If this is a mafia problem, is there a chance it can be fixed?
 
Aha!

As I was musing to a friend of mine how odd it was to make a post complaining that something was too fast, his interest was caught. He took a look at the code. He said:

"Java strings are immutable. Every time you do a string concatenation, you produce a new object that the garbage collector has to track."

Now, farm.ash is chock-full of very helpful print statements, all generated on the fly and full of concatenation. Could this really be the issue?

I took out my cli_execute("gc") and wait() statments. I commented all output and print statements in the main location loop out (except the ones actually stating which location was being analyzed). I launched KoLmafia (build 7828) in the default configuration, 64m.
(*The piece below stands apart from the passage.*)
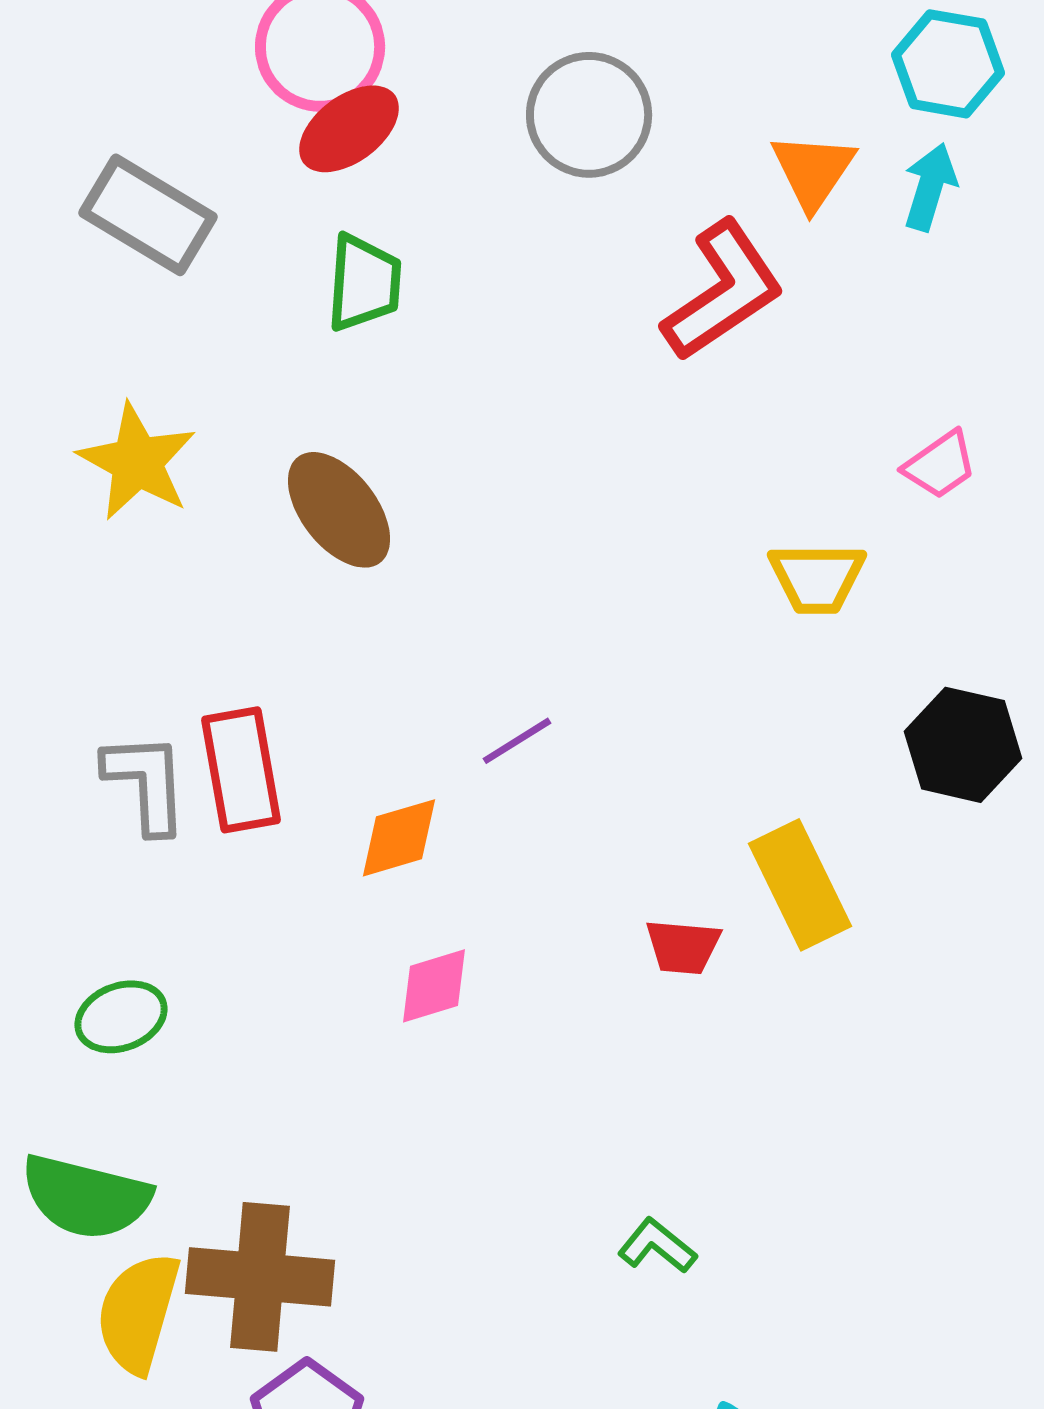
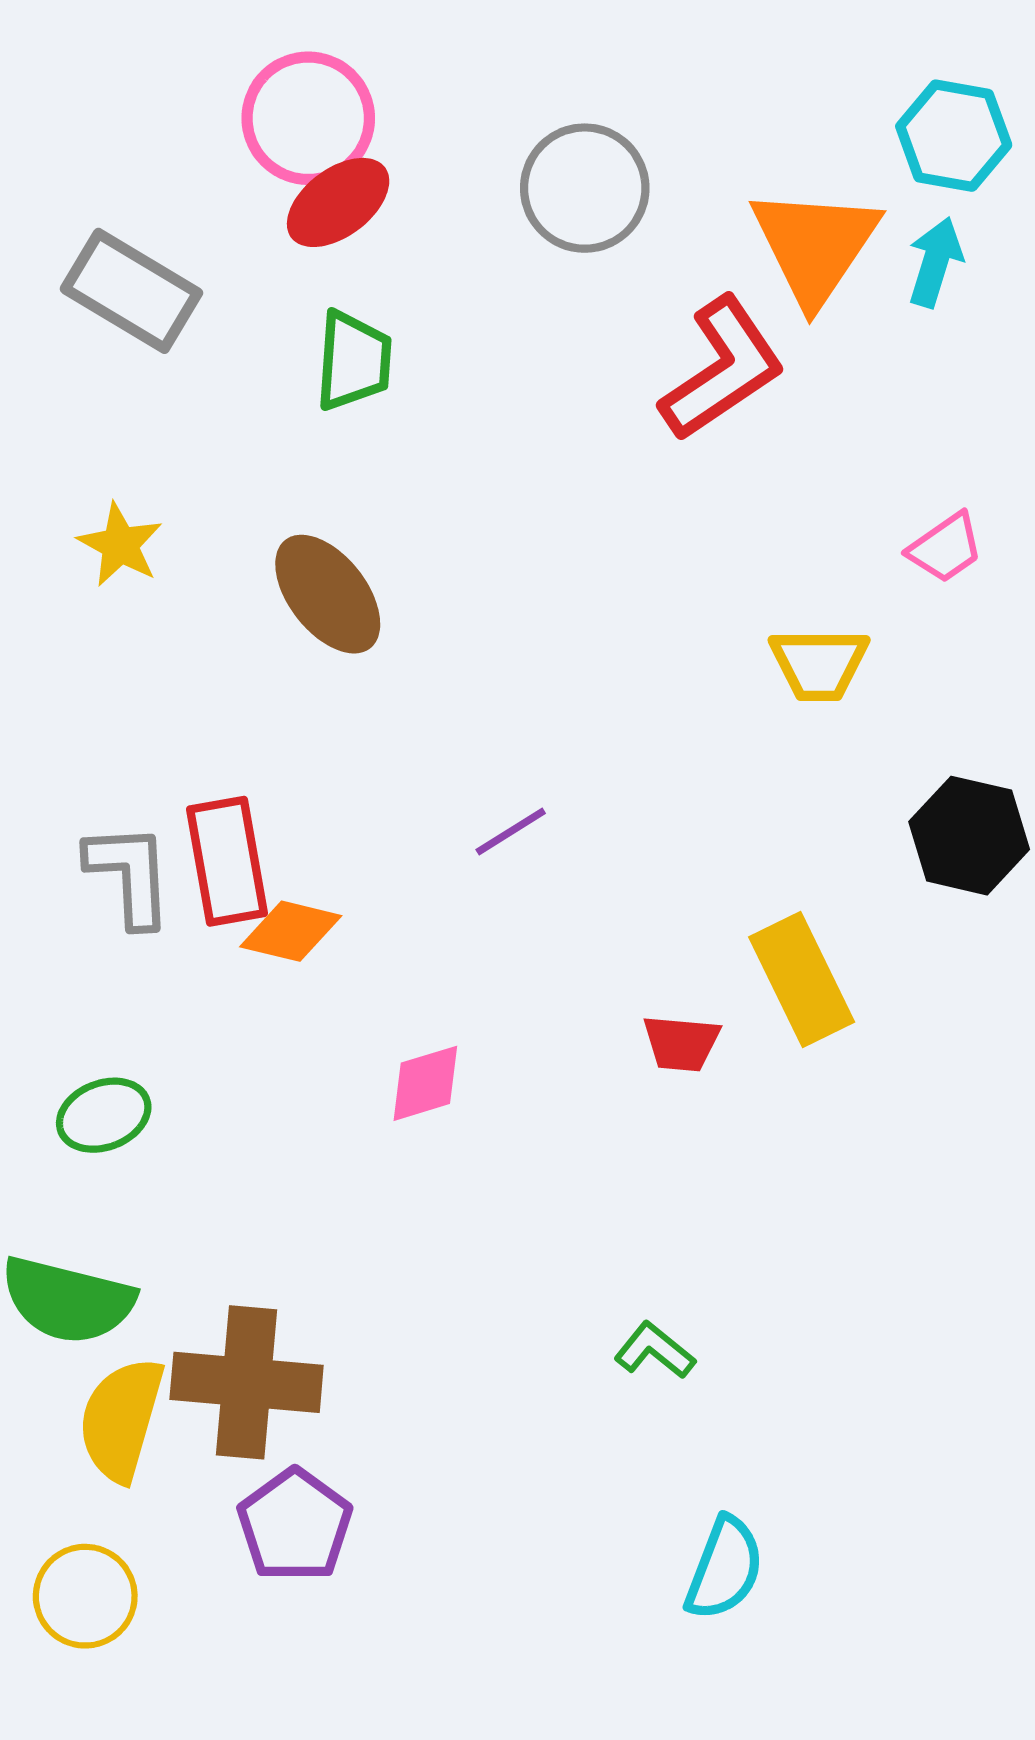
orange triangle: (813, 171) -> (815, 246), size x1.5
yellow star: (137, 462) -> (120, 545), size x0.7
orange diamond: (399, 838) -> (291, 931), moved, turned 30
Whoosh! Locations flew by. Heap size never rose above around 40m. farm.ash finished successfully. (Of course, I no longer had the end-report with the location details in it, just the final conclusion.)

I'm not too familiar with ash yet, I admit, but these results are impressive. I would indeed expect removing output to speed execution (communicating with hardware to show things is relatively slow), but not to decrease memory use so dramatically.

Possibly a workaround could be to use buffers somehow? You'd want to do all the construction as buffers, then let print() take care of turning the completed buffer into a string. It might make the output process more annoying (construct buffer, pass to output() which now takes a buffer, etc.), but it might be worth it.
 

dj_d

Member
aqua: very interesting! I've long suspected that string manipulations were "expensive" (mafia devs have mentioned as much) and might be responsible for the slowdown, but that's a fascinating experiment.

If anyone's got a brief primer on buffers I'll take a look at converting it.
 

jasonharper

Developer
While use of buffers can certainly improve performance in certain cases, it's NOT going to significantly reduce the amount of string garbage produced. Reason: after every ASH operation, the results are printed to the debug stream - which is normally not open, so this has no effect, but the parameters get evaluated anyway. In the case of buffer values, this means that a string copy of the buffer is produced after every step, which the garbage collector will have to get rid of.

It would be useful if someone who can reproduce this problem, and has a full JDK installation, could produce a heap dump as previously described for tracking down memory leaks: that would at least make it possible to tell just what's clogging up the tubes.
1. Get mafia into the non-responsive state.
2. Run jps to get mafia's current ID.
3. Run jmap -heap:format=b ID to produce the dump, which will be called something like heap.bin.
4. Zip & attach that file to a message here.